Ainda os campi universitários
A universidade deve ser um espaço de segurança, sem qualquer dúvida, pois sem ela é possível proteger a liberdade. Mas convém não confundir segurança com conforto.
Na passada semana, a propósito dos incidentes envolvendo as presidentes das universidades de Harvard, Penn e MIT, escrevi sobre a liberdade de expressão nos campi universitários americanos e, acredito, não só lá. Em Portugal, para minha estranheza, o assunto teve muito pouca repercussão. Em particular, que eu tenha notado, nenhum líder académico – reitor, diretor ou dirigente estudantil – se pronunciou acerca dele. Talvez não queiram agitar as águas e esperem que as ondas sísmicas não atravessem o Atlântico.

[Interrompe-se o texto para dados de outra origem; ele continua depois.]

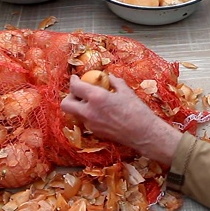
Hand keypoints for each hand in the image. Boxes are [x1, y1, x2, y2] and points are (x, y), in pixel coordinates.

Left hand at [60, 74, 181, 164]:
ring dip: (78, 106)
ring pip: (75, 114)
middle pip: (66, 104)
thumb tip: (108, 76)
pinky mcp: (95, 132)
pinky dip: (88, 114)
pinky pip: (85, 121)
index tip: (75, 78)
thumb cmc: (137, 110)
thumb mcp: (126, 91)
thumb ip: (114, 82)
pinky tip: (101, 112)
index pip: (75, 87)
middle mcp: (89, 112)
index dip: (73, 81)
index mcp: (96, 98)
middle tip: (78, 92)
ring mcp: (91, 124)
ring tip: (91, 102)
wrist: (143, 133)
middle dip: (69, 96)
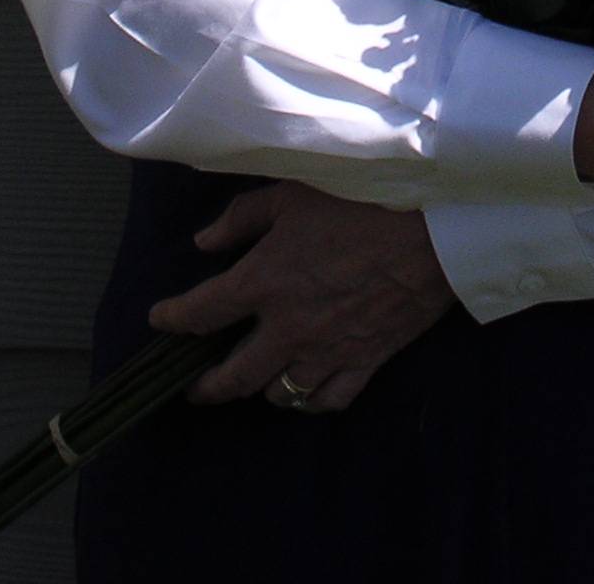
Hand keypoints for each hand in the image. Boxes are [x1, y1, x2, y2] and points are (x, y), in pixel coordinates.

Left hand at [147, 180, 455, 413]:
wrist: (432, 224)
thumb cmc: (362, 198)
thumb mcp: (293, 191)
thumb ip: (242, 218)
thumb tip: (205, 242)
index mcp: (262, 281)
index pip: (199, 313)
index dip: (172, 319)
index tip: (161, 319)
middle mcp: (286, 327)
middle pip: (230, 377)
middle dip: (204, 386)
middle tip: (194, 385)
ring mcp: (325, 351)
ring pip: (276, 393)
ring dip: (259, 388)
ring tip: (253, 379)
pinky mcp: (364, 361)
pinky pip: (326, 400)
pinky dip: (309, 400)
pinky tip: (303, 390)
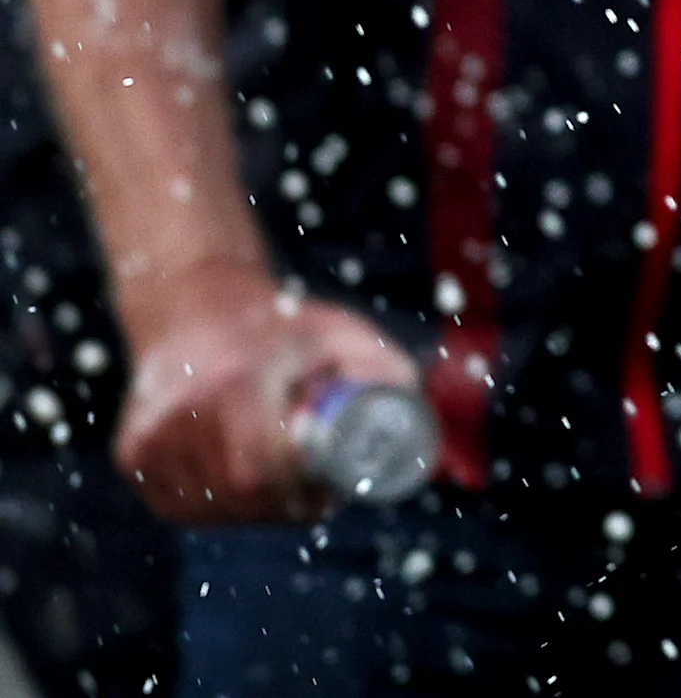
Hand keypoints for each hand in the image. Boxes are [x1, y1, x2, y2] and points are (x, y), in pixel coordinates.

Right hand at [115, 262, 418, 524]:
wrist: (196, 309)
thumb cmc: (284, 328)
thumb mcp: (343, 335)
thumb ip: (383, 375)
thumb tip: (413, 433)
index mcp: (231, 381)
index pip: (260, 467)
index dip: (302, 490)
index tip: (329, 488)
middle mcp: (179, 412)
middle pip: (242, 494)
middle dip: (286, 500)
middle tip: (315, 488)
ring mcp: (148, 438)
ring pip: (214, 507)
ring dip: (255, 503)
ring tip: (277, 464)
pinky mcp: (132, 457)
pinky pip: (186, 504)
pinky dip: (220, 501)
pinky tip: (238, 468)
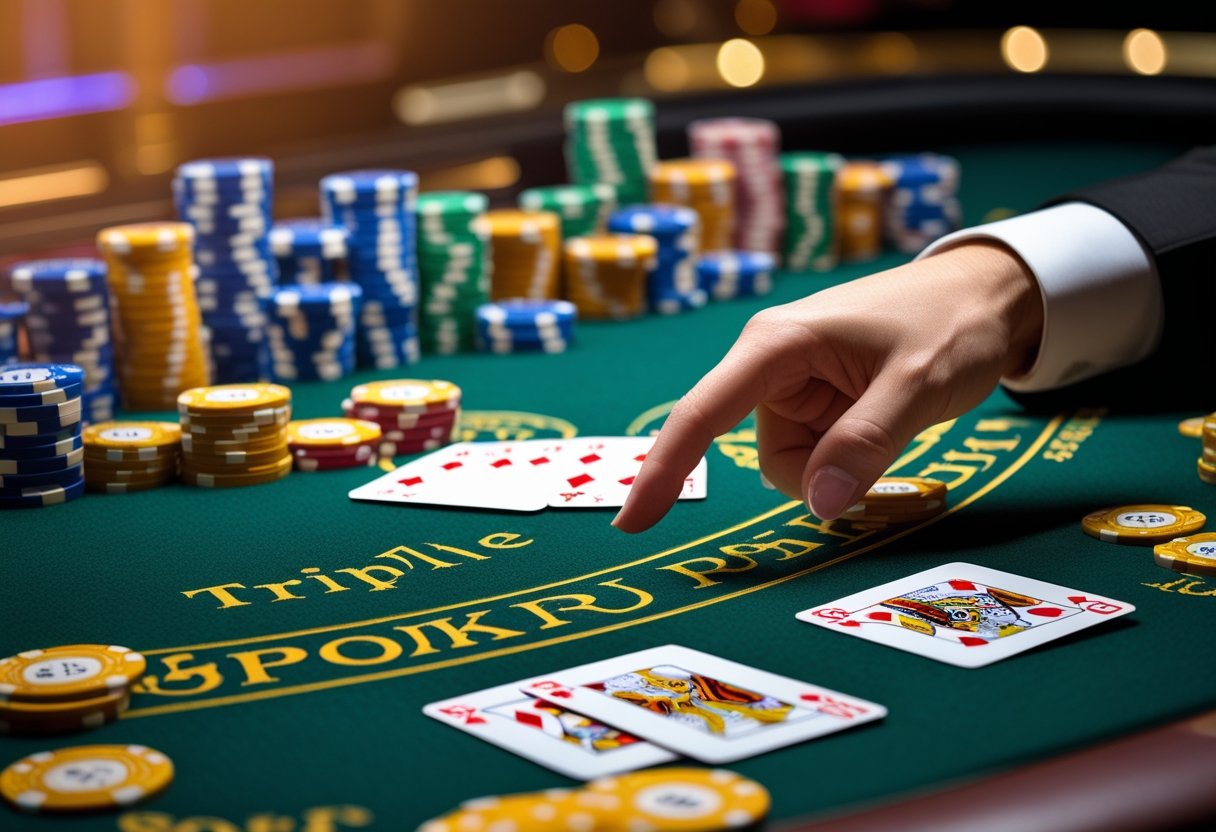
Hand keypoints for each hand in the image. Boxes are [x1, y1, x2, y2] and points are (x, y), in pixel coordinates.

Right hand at [612, 241, 1042, 532]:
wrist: (987, 295)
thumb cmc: (950, 323)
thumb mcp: (918, 385)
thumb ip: (865, 443)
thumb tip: (818, 504)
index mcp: (776, 345)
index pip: (702, 414)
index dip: (664, 471)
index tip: (634, 525)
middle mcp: (770, 364)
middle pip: (766, 454)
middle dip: (817, 470)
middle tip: (885, 437)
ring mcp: (792, 384)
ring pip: (793, 463)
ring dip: (840, 464)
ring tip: (891, 416)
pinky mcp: (813, 400)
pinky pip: (815, 455)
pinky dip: (848, 457)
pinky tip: (883, 419)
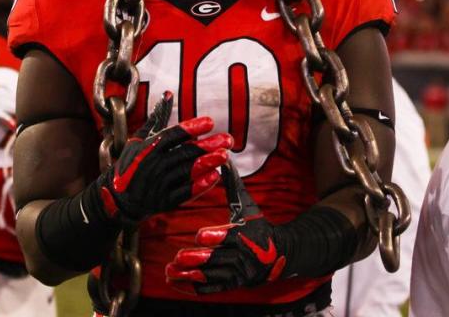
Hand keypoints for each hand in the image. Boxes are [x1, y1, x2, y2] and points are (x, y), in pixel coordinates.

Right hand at [96, 92, 232, 223]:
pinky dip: (199, 186)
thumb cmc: (129, 164)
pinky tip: (214, 177)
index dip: (192, 128)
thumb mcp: (138, 139)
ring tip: (224, 155)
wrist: (116, 198)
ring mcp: (159, 184)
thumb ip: (156, 118)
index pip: (173, 135)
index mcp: (148, 148)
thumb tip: (169, 94)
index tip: (210, 122)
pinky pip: (184, 193)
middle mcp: (154, 165)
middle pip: (184, 153)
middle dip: (207, 146)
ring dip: (207, 164)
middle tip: (227, 139)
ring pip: (187, 172)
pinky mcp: (164, 201)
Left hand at [166, 161, 285, 294]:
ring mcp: (236, 273)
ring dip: (189, 276)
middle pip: (217, 260)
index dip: (215, 237)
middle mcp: (240, 256)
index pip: (229, 237)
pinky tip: (175, 283)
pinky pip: (211, 289)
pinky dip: (192, 288)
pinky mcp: (231, 285)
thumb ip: (232, 183)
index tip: (199, 236)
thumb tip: (223, 158)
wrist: (278, 254)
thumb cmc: (257, 224)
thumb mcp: (247, 204)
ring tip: (170, 271)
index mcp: (244, 234)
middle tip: (178, 257)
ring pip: (211, 277)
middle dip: (197, 260)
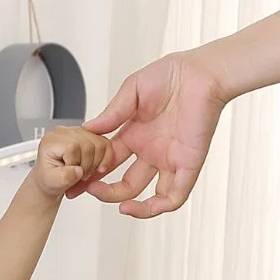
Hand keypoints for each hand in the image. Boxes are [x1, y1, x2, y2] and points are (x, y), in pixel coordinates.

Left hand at [30, 125, 115, 199]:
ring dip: (96, 163)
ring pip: (100, 144)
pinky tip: (98, 168)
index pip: (73, 147)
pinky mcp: (90, 136)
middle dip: (87, 166)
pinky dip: (106, 158)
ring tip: (85, 172)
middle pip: (89, 145)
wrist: (52, 179)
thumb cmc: (49, 179)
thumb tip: (78, 171)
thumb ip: (63, 178)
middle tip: (80, 176)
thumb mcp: (51, 183)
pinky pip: (106, 143)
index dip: (75, 164)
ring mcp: (79, 132)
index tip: (70, 174)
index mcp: (52, 140)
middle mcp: (65, 132)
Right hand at [77, 50, 227, 217]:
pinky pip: (174, 196)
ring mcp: (168, 160)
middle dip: (105, 191)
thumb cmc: (173, 73)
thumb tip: (87, 130)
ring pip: (148, 196)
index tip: (75, 178)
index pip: (107, 163)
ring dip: (131, 206)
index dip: (91, 173)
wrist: (203, 72)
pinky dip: (157, 207)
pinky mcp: (187, 165)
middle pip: (124, 184)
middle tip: (88, 190)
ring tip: (118, 206)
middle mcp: (150, 151)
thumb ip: (111, 113)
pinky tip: (140, 206)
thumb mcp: (132, 90)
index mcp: (134, 135)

Volto ao tema porque o considero fundacional, não só para a academia como para a própria democracia liberal. De facto, parecemos esquecer, como o meu amigo António Nogueira Leite bem notou, que o cancelamento do discurso “micro ofensivo” e a política identitária já extravasaram os portões da academia e têm feito paulatinamente o seu percurso entre as elites corporativas. Estas, no fundo, atuam como a intelectualidade teorizada por Gramsci: agentes úteis de uma lenta e corrosiva ação educativa preparatória da revolução.
Mas regressemos aos campi americanos. No meu artigo da semana passada classifiquei a posição das presidentes como hipócrita, pois elas posicionam-se como baluartes da liberdade de expressão quando, na realidade, as universidades a que presidem têm uma trajetória deplorável na defessa dessa liberdade. Um excelente artigo de Ben Sasse (antigo senador republicano e presidente ad Universidade da Flórida) publicado na muito liberal/progressista The Atlantic (“The moral decay of elite universities”) fez-me ver que não se trata de hipocrisia das presidentes, mas, sim, de ideologia. Uma ideologia que amplia a visão marxista da luta de classes como motor da história, definindo, agora, “opressores” e “oprimidos” num conjunto de categorias que vão para além da mera classe social e incluem a raça, a orientação sexual ou a religião.
A célula a que pertencemos nesta matriz multidimensional determina e explica, em última análise, de forma imutável, a posição de cada um perante as mais variadas situações. Nesta teologia neomarxista o estatuto de vítima é a verdade mais fundamental e que subjaz a todas as análises da realidade social ou natural. Impõe-se às elites “conscientes” (“awakened”) identificar no mundo e nas suas instituições as categorias de opressores e oprimidos e, assim, descodificar as suas narrativas e propósitos. Como nota Sasse, a presidente de Harvard – mulher e afroamericana – será uma vítima, não obstante ganhar cerca de 900 mil dólares por ano, enquanto que um empregado de limpeza, CIS, branco e ganhando 30 mil euros será um opressor.
De acordo com esta visão, “palestiniano= oprimido” e “israelita=opressor”, sem qualquer nuance relativa a pessoas individuais e os seus valores, crenças ou posições políticas. Numa luta em que à “vitima” tudo é perdoável, não espanta que a intimidação de estudantes judeus seja encarada com naturalidade.
Não pertenço ao grupo daqueles que acham que a ideologia não tem lugar nos campi, quer no sentido mais geral quer enquanto ideologias políticas. O limite deve ser traçado quando a ideologia conflitua com o direito de professores e estudantes darem azo à sua curiosidade intelectual com total liberdade e em segurança.
A universidade deve ser um espaço de segurança, sem qualquer dúvida, pois sem ela é possível proteger a liberdade. Mas convém não confundir segurança com conforto. A promoção do desconforto intelectual a razão primeira da existência da universidade.